Crime e Castigo
(Dostoievski)
Crime e Castigo- Qual a grandeza da sua alma?
“Em um maravilhoso entardecer de julho, extraordinariamente cálido, um rapaz deixou o quarto que ocupava no sótão...” Assim se inicia um dos romances mais tensos da literatura universal. Crime e Castigo, de Fiódor Dostoievski, apresenta a Rússia do século XIX, com suas tragédias e misérias. O narrador constrói diversos “heróis”, todos envoltos por uma névoa dramática: o bêbado que apanha da mulher, a esposa tuberculosa, as crianças que choram de fome num triste cubículo iluminado por uma réstia de luz, a prostituta que conserva a pureza de alma, as senhoras assassinadas e o homicida.

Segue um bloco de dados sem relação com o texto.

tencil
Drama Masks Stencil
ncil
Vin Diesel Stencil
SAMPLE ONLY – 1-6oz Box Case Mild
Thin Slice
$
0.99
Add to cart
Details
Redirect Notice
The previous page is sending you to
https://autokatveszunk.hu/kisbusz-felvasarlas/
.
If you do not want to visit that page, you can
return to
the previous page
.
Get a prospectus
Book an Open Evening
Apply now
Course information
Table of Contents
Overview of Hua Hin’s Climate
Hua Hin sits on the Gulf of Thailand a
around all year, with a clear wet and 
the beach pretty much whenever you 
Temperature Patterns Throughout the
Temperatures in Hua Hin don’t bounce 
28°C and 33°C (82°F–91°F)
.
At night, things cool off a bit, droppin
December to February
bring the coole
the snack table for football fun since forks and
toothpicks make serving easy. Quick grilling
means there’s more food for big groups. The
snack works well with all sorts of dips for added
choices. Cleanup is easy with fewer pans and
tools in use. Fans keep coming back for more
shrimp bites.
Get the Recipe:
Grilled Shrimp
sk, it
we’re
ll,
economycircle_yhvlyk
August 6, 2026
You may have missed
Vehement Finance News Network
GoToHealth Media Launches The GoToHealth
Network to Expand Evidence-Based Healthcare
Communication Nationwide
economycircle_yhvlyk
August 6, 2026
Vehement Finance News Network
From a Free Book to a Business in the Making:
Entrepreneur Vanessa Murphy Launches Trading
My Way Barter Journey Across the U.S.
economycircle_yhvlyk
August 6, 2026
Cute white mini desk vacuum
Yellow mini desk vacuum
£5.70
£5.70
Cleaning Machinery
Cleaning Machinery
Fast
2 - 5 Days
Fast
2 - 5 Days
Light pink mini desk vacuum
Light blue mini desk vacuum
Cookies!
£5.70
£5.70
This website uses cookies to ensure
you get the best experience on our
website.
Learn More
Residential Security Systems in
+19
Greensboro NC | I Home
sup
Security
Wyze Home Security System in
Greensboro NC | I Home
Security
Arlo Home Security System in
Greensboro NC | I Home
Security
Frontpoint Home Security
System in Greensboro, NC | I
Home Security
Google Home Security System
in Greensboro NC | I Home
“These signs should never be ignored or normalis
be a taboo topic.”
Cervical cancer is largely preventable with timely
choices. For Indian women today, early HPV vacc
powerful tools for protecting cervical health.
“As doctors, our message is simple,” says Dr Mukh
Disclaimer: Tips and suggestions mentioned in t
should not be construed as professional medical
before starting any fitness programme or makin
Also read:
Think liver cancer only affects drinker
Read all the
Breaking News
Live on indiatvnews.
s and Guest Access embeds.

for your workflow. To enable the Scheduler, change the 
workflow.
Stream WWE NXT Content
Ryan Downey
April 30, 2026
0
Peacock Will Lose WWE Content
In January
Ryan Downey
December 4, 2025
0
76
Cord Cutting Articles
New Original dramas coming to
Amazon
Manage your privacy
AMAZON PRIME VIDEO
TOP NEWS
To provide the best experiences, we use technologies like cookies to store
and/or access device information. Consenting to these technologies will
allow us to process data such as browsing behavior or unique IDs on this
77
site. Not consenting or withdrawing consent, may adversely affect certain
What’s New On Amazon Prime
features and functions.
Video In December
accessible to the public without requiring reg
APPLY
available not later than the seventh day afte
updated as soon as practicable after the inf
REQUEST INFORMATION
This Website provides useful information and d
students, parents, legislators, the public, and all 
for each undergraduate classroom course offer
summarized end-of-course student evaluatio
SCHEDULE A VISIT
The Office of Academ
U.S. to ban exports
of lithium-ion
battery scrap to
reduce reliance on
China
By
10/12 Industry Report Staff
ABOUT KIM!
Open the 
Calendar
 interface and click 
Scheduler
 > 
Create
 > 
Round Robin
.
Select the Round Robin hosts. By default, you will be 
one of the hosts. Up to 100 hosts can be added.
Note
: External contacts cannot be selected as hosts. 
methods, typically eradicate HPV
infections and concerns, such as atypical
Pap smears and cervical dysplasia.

“Qual a grandeza de minha alma?”, pergunta-se Raskolnikov. Nosso herói é portador de uma teoria singular: ele divide os homens em dois grupos, o dos ordinários e o dos extraordinários. Ao primeiro grupo pertencem aqueles que simplesmente vivem, incapazes de um ato de transgressão, seres dominados pelas leis e que não ousam contraria-las, sejam elas quais forem. Do segundo grupo fazem parte os homens que “não recuavam ante a efusão de sangue” se essa “podia ser-lhes necessária” (pág- 280). Homens como Licurgo, Sólon, Maomé, Napoleão, indivíduos que transgrediram leis e criaram estatutos próprios em prol de suas idéias, deixemos que o jovem Raskolnikov caracterize esses homens: “todos que se elevam um pouco acima do nível, que são capazes de dizer alguma coisa de novo, devem ser por sua própria natureza criminosos, mais os menos, é claro.” (pág-280). Em que grupo se insere Raskolnikov? Naquele primeiro, cujos integrantes obedecem “porque é essa a missão que o destino lhes impõe” (pág-281) ou no segundo, dos “homens que transgridem a lei (...) a maioria deles reclama a destruição do presente por uma causa melhor” (pág-281)? O jovem Raskolnikov julga-se um “guia da humanidade” (pág-280), isto é, capaz de dizer algo novo, mas que “algo novo” seria esse? Nem ele o sabe. Considerando-se acima da condição comum e à maneira dos homens cujos nomes e atos são conhecidos, o jovem necessita de um ato inteiramente seu e que materialize a sua capacidade de se manter acima da lei, ou seja, a grande questão de Raskolnikov é saber se era “verme como os outros ou homem na palavra.” (pág- 435)
Os tipos humanos que surgem neste romance são indivíduos fragmentados, cujos destroços estão imersos nas palavras que têm para contar, expondo mazelas sociais e psicológicas, que revelam seres desgraçados, na iminência de um colapso. Todos exigem vozes e o narrador, fiel a suas criaturas, atende a esse desejo e entrega aos personagens as rédeas da narrativa. É a polifonia discursiva. Não estamos diante de um romance em que podemos proceder à caracterização das personagens pelo grau de importância na trama. Todos são principais, desesperados em iguais parcelas, mas apenas um é o mais corajoso, somente uma das personagens terá a ousadia de gritar mais alto e transgredir o mandamento divino: não matar. Esse é Raskolnikov. Escrito no século XIX, Crime e Castigo continua atual, pois trata de temas intrínsecos ao homem: o erro, a culpa, o castigo e o perdão. Assuntos presentes em todas as épocas, que permeiam nossa cultura ocidental e todos os nossos atos. Afinal, como agiríamos se não nos sentíssemos culpados desde o primeiro dia de vida? O que não faríamos neste exato momento se não existissem leis supostamente superiores a nós, se tivéssemos a certeza da inexistência do castigo? Em suma, será que sobreviveríamos se não acreditássemos que há, de fato, o perdão? Questões cujas respostas, de tão estarrecedoras, não podem ser ditas ou pensadas. Não sem a culpa. E essas indagações, que a história eventualmente suscita, fazem da narrativa uma obra aberta e que satisfaz ao desejo ancestral de toda produção literária: o objetivo máximo de fazer com que o leitor pense e reflita. Um exercício de inteligência.
Referência:
Dostoievski, F. Crime e castigo. São Paulo: Publifolha, 1998 (Biblioteca Folha: Clássicos da Literatura Universal, 5).